Foto - Donezker Kämpfer vor Debalcevo
donmiliz

Raum Mariupol
Nahe der Schwarzmeerstadt Mariupol kam es zu weiteren Angriffen der VSU auf Pavlopol, Kominternovo und Lebedinskoe. Bisher wurden lediglich menschenleere Dörfer in der Neutrale Zone besetzt. Die Frontlinie ist unverändert. Die Offensive der VSU stößt ins Leere.

Beschuss von Ortschaften
Weiterhin stehen Städte und Ortschaften entlang der Kontaktlinie unter Beschuss. Von Nordost nach Südwest: Lugansk, Slavyanoserbsk, Pervomaisk, Stachanov, Bryanka, Gorlovka, Donezk und Makeyevka, Elenovka, Dokuchaevsk, Styla, Komsomolskoe und Telmanovo. In Donezk starben mindestens fünf Zivilisten.

Zum Minsker Abkommen

Nein, ich werde mich nicht an den Spekulationen und Vorhersagen hinsichtlich des heute morgen in Minsk erzielten Abkommens beteiligen, sondern möchte kurz darstellen, was ich für die wesentlichen Punkte im Sinne der Menschen im Donbass halte.

1
Ab dem 15. Februar 2015, 00:00 Uhr, soll ein Waffenstillstand in Kraft treten. Dieser ist für die persönliche, soziale und wirtschaftliche Erholung der Menschen nach zehn Monaten Krieg dringend erforderlich. Allerdings gehe ich davon aus, dass eine sehr fragile Situation eintreten wird, die durch einen einzigen Schuss zerbrechen kann.

2
Zwei Tage nach Beginn des Waffenstillstandes soll mit dem Abzug aller schweren Waffen begonnen werden. Dafür ist ein Zeitraum von zwei Wochen vereinbart worden. eine wirksame Überwachung obliegt der OSZE. In einer zwischen 50 und 140 km breiten Sicherheitszone soll keine Artillerie mehr stationiert werden. Damit entkämen die Städte und Siedlungen an der Kontaktlinie endlich dem Schussfeld.

3
In der Ukraine soll bis Ende 2015 eine Verfassungsreform durchgeführt werden, die den Weg für eine Autonomielösung ebnen soll. Ein separates Gesetz soll die dauerhafte Sonderstellung bestimmter Gebiete in den Regionen Donezk und Lugansk garantieren. Hier wird es aus meiner Sicht einige Probleme mit der endgültigen Grenzziehung geben. Künftig sollen die Regierungen im Donbass an der Ernennung von Richtern und Staatsanwälten einbezogen werden. Erlaubt sich eigene Streitkräfte (Milizen).

4
Vereinbart wurde auch der Rückzug aller ausländischen Söldner, Waffensysteme, Einheiten und Ausrüstungen. Hierbei wird es die größten Probleme geben, da der Status ausländischer Kämpfer völlig unklar ist. So sind Freiwillige, die keinen Sold bekommen, rechtlich keine Söldner, die Ukraine hat ausländische Kämpfer schlichtweg eingebürgert, viele pro-russische Kämpfer sind Russen mit ukrainischen Wurzeln oder Ukrainer mit russischen Wurzeln. Hier ist ein Stück weit Chaos vorprogrammiert.

5
Für alle strafrechtlich relevanten Aktionen im Zusammenhang mit den Ereignissen der vergangenen zehn Monate in bestimmten Gebieten der Regionen Donezk und Lugansk wird Amnestie vereinbart. Es ist der Erlass eines entsprechenden Gesetzes vorgesehen, das die Verfolgung und Bestrafung von in die Ereignisse verwickelten Personen verbietet. Alle Gefangenen sollen ausgetauscht werden.

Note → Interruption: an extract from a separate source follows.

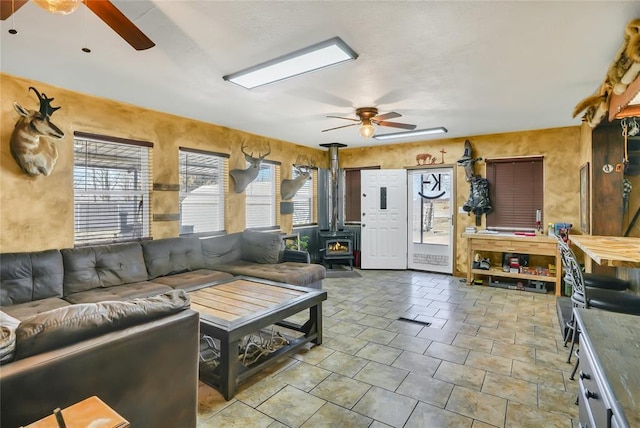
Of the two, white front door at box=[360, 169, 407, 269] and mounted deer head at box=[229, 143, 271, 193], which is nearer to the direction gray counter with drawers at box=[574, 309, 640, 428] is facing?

Von diesem Abkommen, das ich persönlich begrüße, hinsichtlich der Umsetzung aber mit einiger Skepsis betrachte, geht ein Hoffnungsschimmer aus. Mehr nicht. Die politischen Akteure müssen aufeinander zugehen und harte Arbeit leisten. Maximalforderungen kann keine Seite durchsetzen, ohne dabei den Krieg weiterführen zu müssen.

Ich wünsche mir inständig, dass die Menschen im Donbass und deren Interessen über Ideologien und Phrasen gestellt werden. Aber ich fürchte gleichzeitig, dass ich diese Hoffnung schon heute begraben kann. Wie ich letztens anmerkte, sehe ich nach wie vor eher das Einfrieren des Konflikts und weniger eine tatsächliche Lösung.

Mittwoch, 11. Februar 2015

Revolution!

Oder Konterrevolution! Oder was auch immer. Auf jeden Fall eine Protestaktion.

Video - Heute in Kiew
https://www.youtube.com/watch?v=L2vxUwsnESU

Mobilisierung im Donbass

Die im Februar angekündigte Mobilisierung von Freiwilligen für die Milizen der nicht anerkannten Donezker und Lugansker Volksrepubliken ist vor einigen Tagen angelaufen. Der Zulauf von potentiellen Kämpfern ist hoch. Allein im Donezker Anwerbezentrum melden sich jeden Tag zwischen 100 und 120 Bewerber. Angestrebt wird die Bildung von sechs neuen Brigaden.

»Im Gegensatz zur Aushebung von Wehrpflichtigen in der Ukraine, setzt die Donezker Volksrepublik (DVR) auf Freiwillige«, sagte der Leiter des Anwerbezentrums. »Täglich kommen mehr als einhundert Menschen im Alter von 18 bis 50 Jahre.«

Die meisten der Bewerber verfügen über eine ausgezeichnete Gesundheit. Viele haben militärische Vorkenntnisse. »Es sind starke und gesunde Leute, die an den Kämpfen teilnehmen wollen«, berichtete die Musterungsärztin Elena Sushinski. »Die meisten haben bereits militärische Erfahrungen gesammelt.«

»Es hat sich viel Wut aufgestaut«, erläutert der Freiwillige Sergej Latinzev, »wegen des unaufhörlichen Beschusses von Wohngebieten, von Bussen und Automobilen. Meine Familie lebt im (Donezker) Kuibischev-Viertel unter Beschuss. Unser Haus ist noch intakt, aber wer weiß wie lange.«

Sollten die Friedensverhandlungen scheitern oder sollte kein befriedigendes Ergebnis zustande kommen, sind sich die Führungen in Donezk und Lugansk einig, dass im Frühjahr eine umfangreiche Offensive starten wird.